Berhujjah dengan ayat ini dari dua sisi:

Pertama:

Bahwa Alloh –Ta’ala- telah membedakan antara menciptakan dan memerintah, keduanya adalah bagian dari sifat-sifat-Nya, menyandarkan keduanya kepada Dzat-Nya. Adapun penciptaan adalah perbuatan-Nya, sedangkan perintah-Nya adalah firman-Nya. Hukum asal dari dua kata yang digabungkan masing-masing mempunyai arti yang berbeda, kecuali jika ada indikasi yang menyatakan tidak demikian, dalam ayat tersebut ada banyak indikasi yang menguatkan adanya perbedaan antara keduanya di antaranya adalah sebagaimana yang akan disebutkan kemudian.

Kedua:

Bahwa penciptaan itu tidak terjadi kecuali dengan perintah, sebagaimana firman Alloh –Ta’ala-:

( إِنَّمَا أَمْرُهُ إِذَا أَرَادَ شَيْئًا أَنْ يَقُولَ لَهُ كُنْ فَيَكُونُ ) يس/ 82 .

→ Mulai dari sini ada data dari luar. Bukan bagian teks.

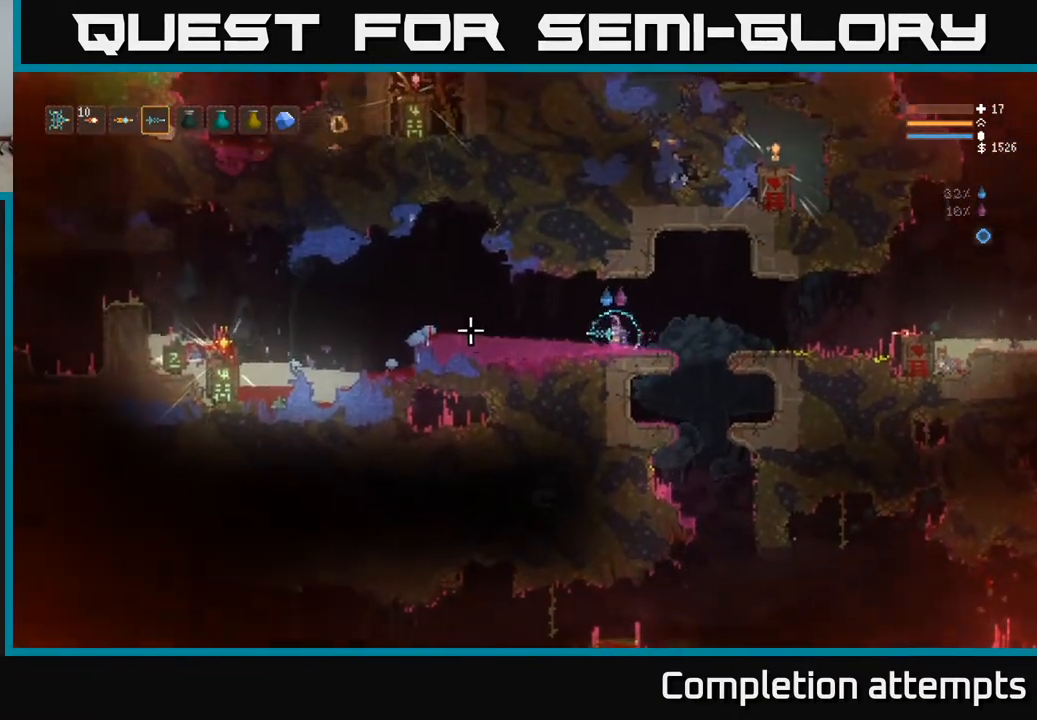
{"buttons": [], "left_stick": "left", "right_stick": "down", "events": [[300, "right_stick", "down"]]}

“Sesungguhnya perintah-Nya apabila Dia menghendaki sesuatu hanyalah berkata kepadanya: "Jadilah!" maka terjadilah ia”. (QS. Yaasiin: 82)

Firman Alloh: “Kun !” adalah perintah-Nya, jika dianggap sebagai makhluk pasti ciptaan-Nya tersebut membutuhkan perintah, perintah membutuhkan perintah, dan demikian seterusnya, yang demikian itu bisa dipastikan kebatilannya.

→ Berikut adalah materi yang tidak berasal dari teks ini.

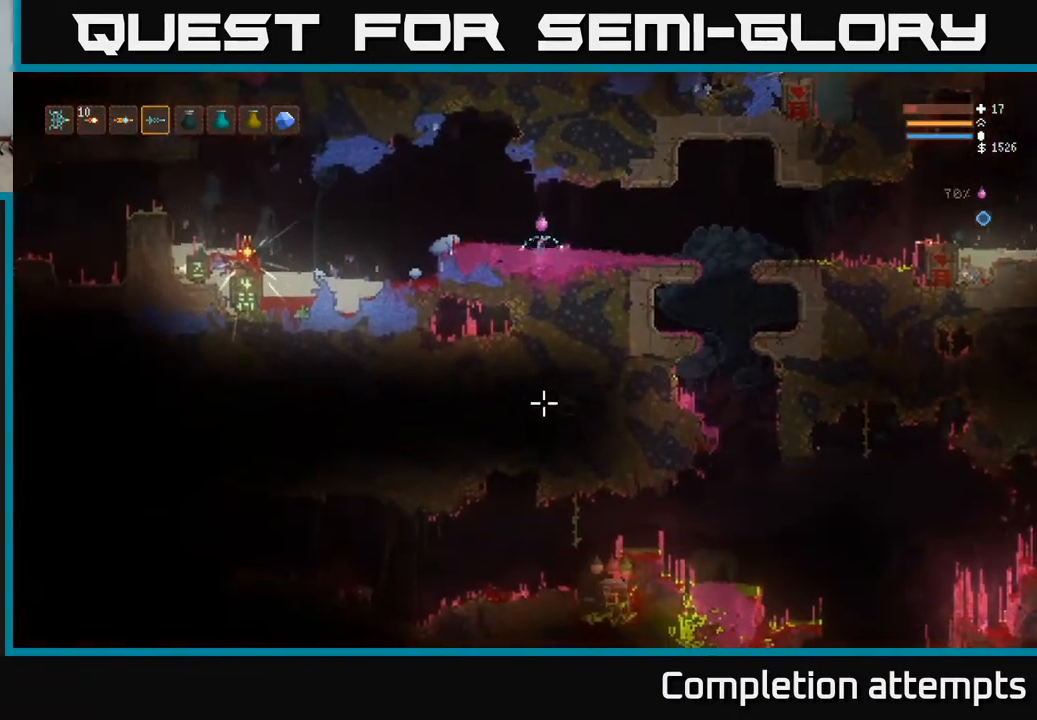
{"buttons": [], "left_stick": "left", "right_stick": "down", "events": [[267, "L2", "up"]]}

Imam Ahmad –rahimahullah- telah berhujjah dengan ayat ini atas Jahmiyah dan Mu’tazilah, beliau berkata:

“Pendapat saya: “Alloh berfirman:

( ألا له الخلق والأمر )

“Ingatlah, menciptakan dan memerintah hanyalah hak Allah”. (QS. Al A’raf: 54)

Dia telah membedakan antara penciptaan dan perintah”. (Diriwayatkan dari Ibnu Hambal dalam Al Mihnah: 53)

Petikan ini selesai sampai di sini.